### DATASET ENTRIES ###
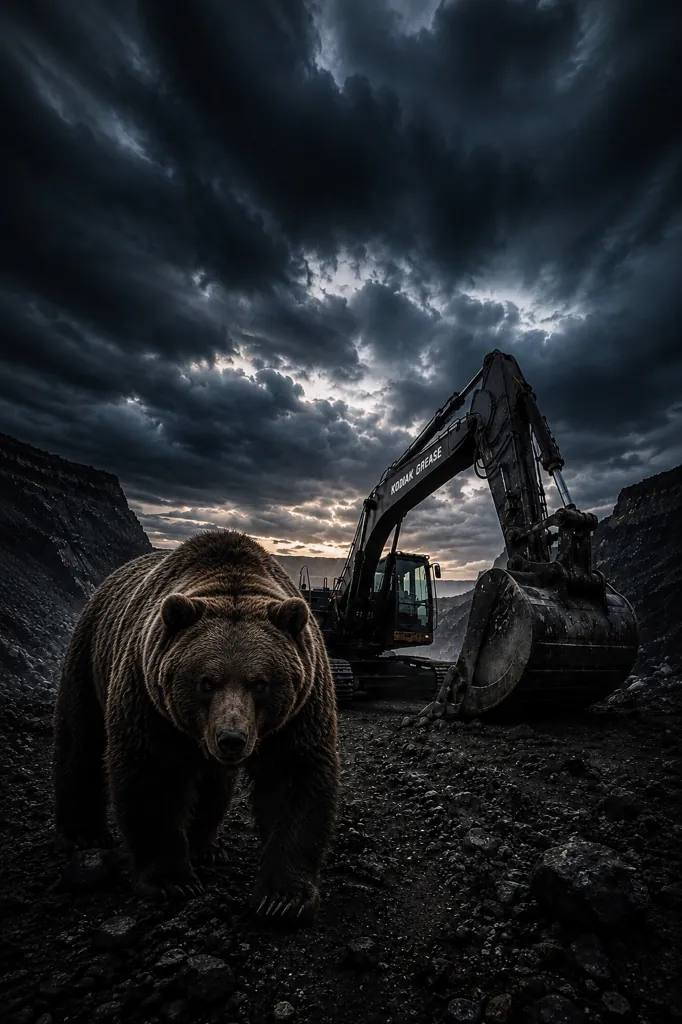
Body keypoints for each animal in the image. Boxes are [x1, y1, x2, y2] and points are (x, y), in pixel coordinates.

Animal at [52, 529, 340, 924]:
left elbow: (295, 778)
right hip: (90, 654)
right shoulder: (148, 697)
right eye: (206, 682)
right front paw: (172, 881)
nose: (232, 739)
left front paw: (284, 897)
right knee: (81, 737)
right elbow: (151, 778)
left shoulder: (300, 708)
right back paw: (84, 834)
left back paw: (206, 846)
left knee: (212, 784)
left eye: (260, 683)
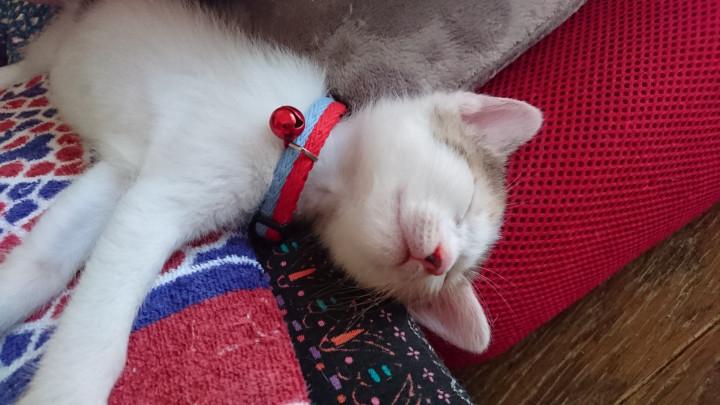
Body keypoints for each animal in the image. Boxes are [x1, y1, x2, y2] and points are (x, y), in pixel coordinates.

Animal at [0, 0, 542, 403]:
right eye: (466, 207)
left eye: (446, 280)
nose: (440, 260)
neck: (295, 150)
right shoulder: (158, 198)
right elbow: (97, 328)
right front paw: (65, 390)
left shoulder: (127, 175)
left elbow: (47, 263)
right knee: (35, 56)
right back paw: (10, 73)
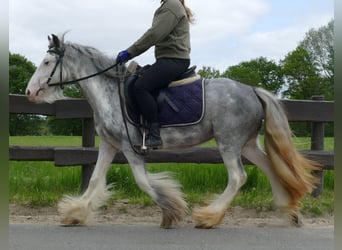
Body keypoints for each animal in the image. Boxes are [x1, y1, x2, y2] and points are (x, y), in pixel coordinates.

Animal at [25, 32, 320, 229]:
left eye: (47, 63)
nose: (29, 92)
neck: (109, 92)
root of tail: (252, 91)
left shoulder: (131, 148)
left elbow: (144, 182)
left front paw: (171, 212)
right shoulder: (109, 144)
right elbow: (95, 179)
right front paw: (75, 213)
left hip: (229, 143)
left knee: (238, 177)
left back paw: (209, 217)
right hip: (246, 144)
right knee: (270, 168)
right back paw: (289, 210)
###
TASK ITEM →
After locating "nose: (232, 739)" and "right back paw: (10, 73)" in the records above, return exactly the line holding each one and every line between them; leave out the pictures.

SOLUTION →
nose: (232, 739)
left front paw: (284, 897)
right knee: (81, 737)
right elbow: (151, 778)
left shoulder: (300, 708)
right back paw: (84, 834)
left back paw: (206, 846)
left knee: (212, 784)
left eye: (260, 683)
Body keypoints for each animal in the image. Boxes are [x1, y1, x2, y2] and points are (x, y), in pixel coordinates.

Animal at [0, 0, 542, 403]:
right eye: (466, 207)
left eye: (446, 280)
nose: (440, 260)
neck: (295, 150)
right shoulder: (158, 198)
right elbow: (97, 328)
right front paw: (65, 390)
left shoulder: (127, 175)
left elbow: (47, 263)
right knee: (35, 56)
right back paw: (10, 73)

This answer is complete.